The scheme described in the other post is only as responsive as the frequency at which system events are processed.
If you have anything happening in any code anywhere in your process that takes a long time, you need to hack in calls to process system events, otherwise the panel callback won't get executed and your keyboard event won't be recognized.
This is unfortunate. What you really want is some way to absolutely, positively ensure a programatic response to a keyboard event regardless of what your code might be doing at the moment, and you'd like for this to happen without cluttering your code up with lots of ProcessSystemEvents calls. Perversely, even lots of processsystemevents calls won't help with very situation in which you need the quick response the most - a hardware or software anomaly has hung up your system and your expensive unit under test is burning up.

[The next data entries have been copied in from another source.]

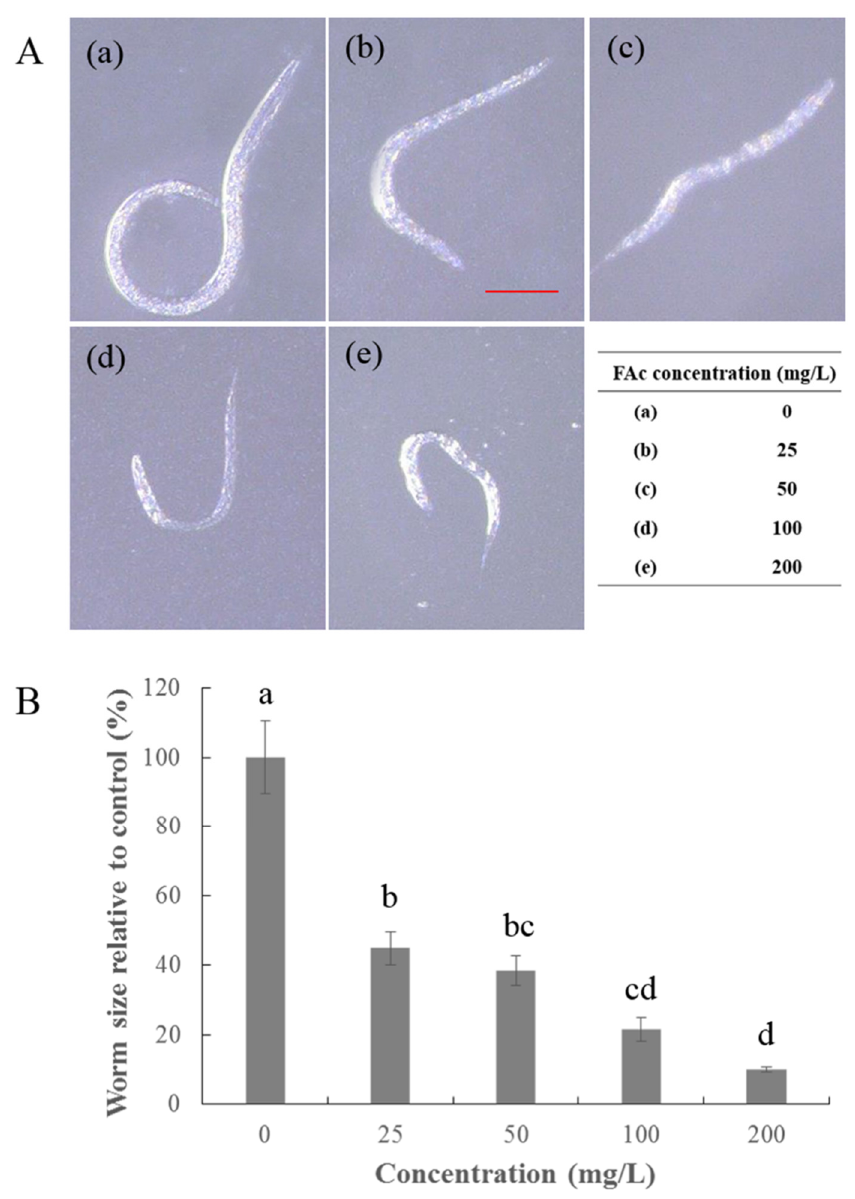
Figure 2. Growth assay of C. elegans treated with FAc. ( A ) ( a – e ) Wild-type L2 worms were cultured in gradient doses of FAc in a concentration range of 0–200 mg/L, incubated at 20 °C for 48 h, and photographed using a 3D digital microscope (Keyence VHX-6000, Keyence, Osaka, Japan). The scan bar is 100 μm. ( B ) The size of worms cultured in FAc as a percentage of the size of worms cultured in the distilled water (control). Data are shown as mean ± standard error ( n = 3), and different lowercase letters indicate significant difference among treatments by LSD test ( p < 0.05).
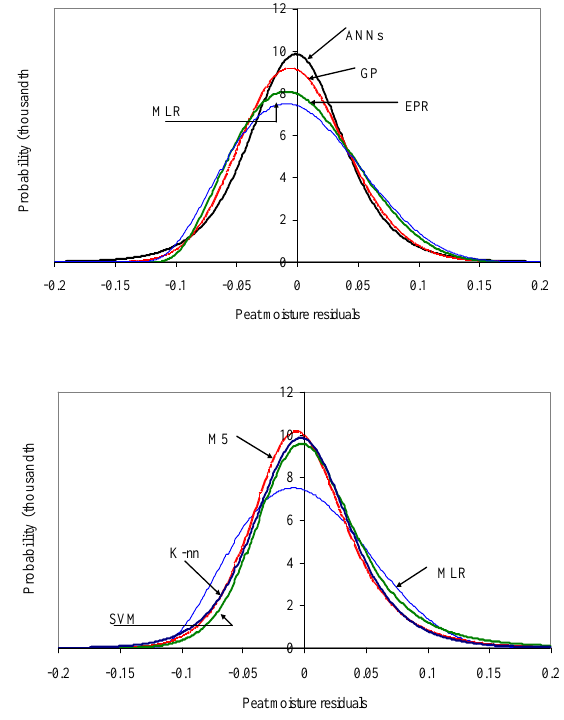
Fig. 8. Probability distribution of the 12 model residuals of all tech- niques (peat moisture case study).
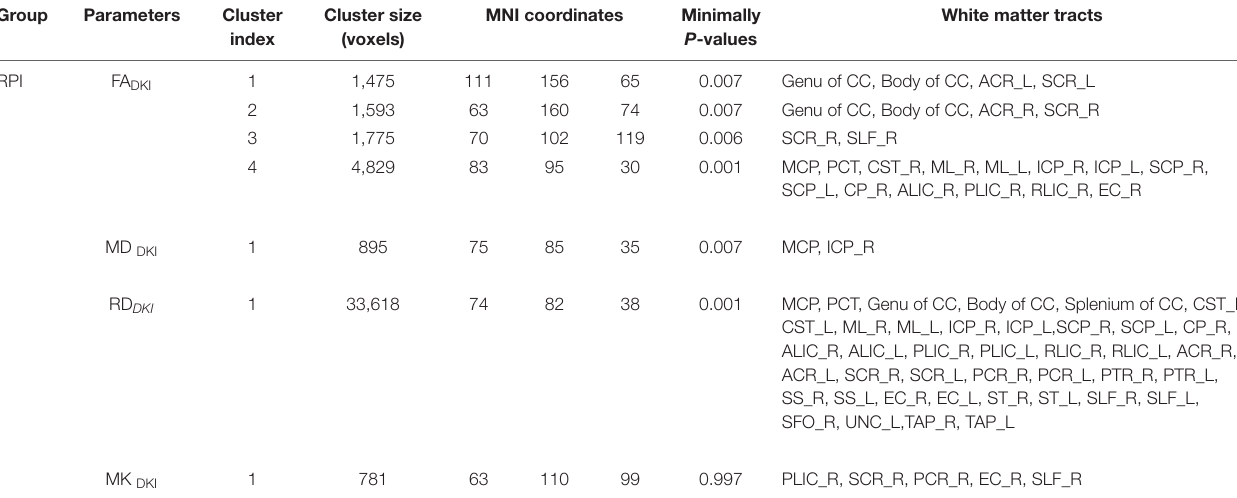
TABLE 5 | Abnormal white matter fibers derived DKI different parameters in the RPI group.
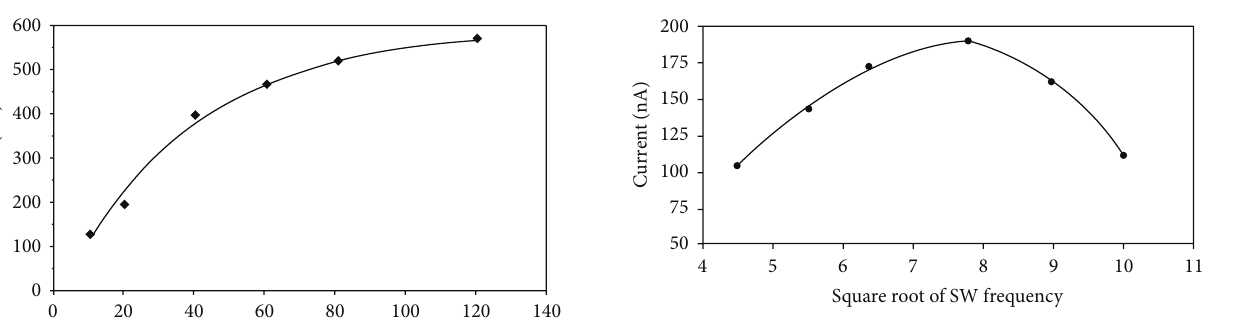
Figure 7: The effect of the square root of the SW frequency on the current of the square-wave stripping peak for Ni(II)-salen. Other conditions as in Figure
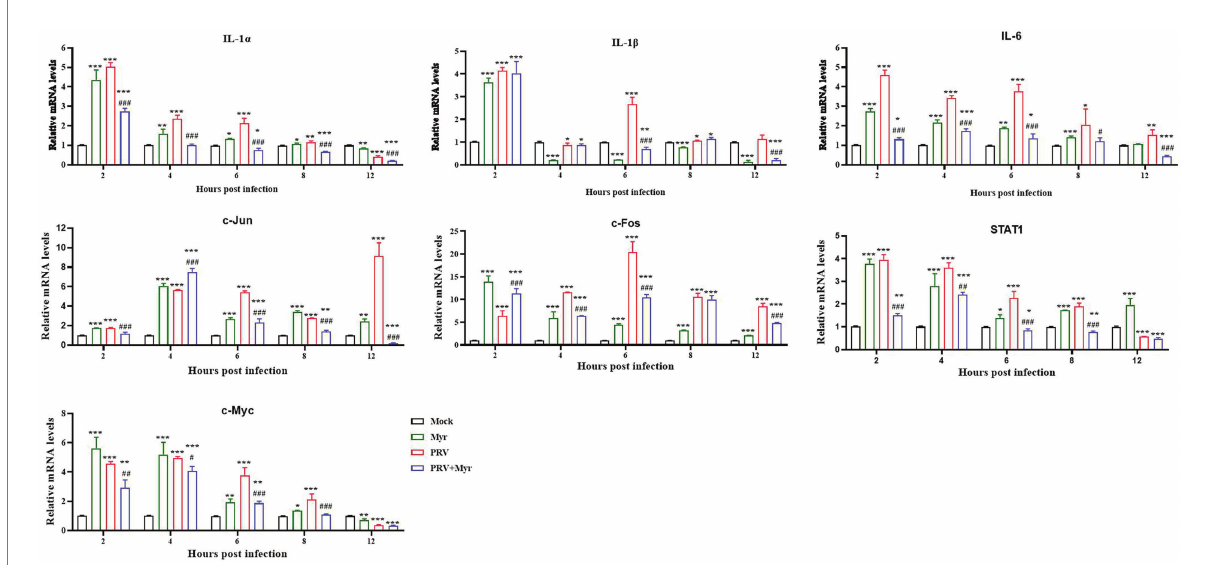
FIGURE 6 Gene expressions. The PK-15 cells were infected with or without PRV (MOI = 1) in the presence or absence of myricetin. The total mRNA of each sample was extracted at 2, 4, 6, 8, and 12 hpi, respectively, and subjected to real-time PCR to test the expressions of the target genes of NF- κ B (IL-1 α , IL-1 β , and IL-6) and MAPKs (c-Jun, STAT1, c-Fos, and c-Myc) signaling pathways. Mock, the uninfected-untreated cells; Myr, the uninfected group with myricetin treatment; PRV, the infected group without treatment; PRV + Myr, the infected group with myricetin treatment. Data are presented as mean ± SD, n = 6. Symbols “*, **, and ***” represent p < 0.05, p < 0.01, and p < 0.001, respectively, between the mock group and other groups. Symbols “#, ##, and ###” represent p < 0.05, p < 0.01, and p < 0.001, respectively, between the PRV group and PRV + Myr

I've used a separate process, with a single small panel with a single "ABORT" command button that runs at high priority and simply monitors the ABORT key every hundred milliseconds or so to see if it's been committed. The OS will ensure the abort process runs regardless of what's happening in the main program as it's higher priority than your main program. When there's an event, the abort process can do whatever's needed to safe the system. This could include signalling the main process (but that begs the question of the main process servicing an event related to the signal) or aborting the main process. Contention for resources between the two processes would have to be provided for (e.g. both processes trying to access a power supply - the main to turn it on, and the abort to turn it off). If the main process has been aborted this wouldn't be an issue.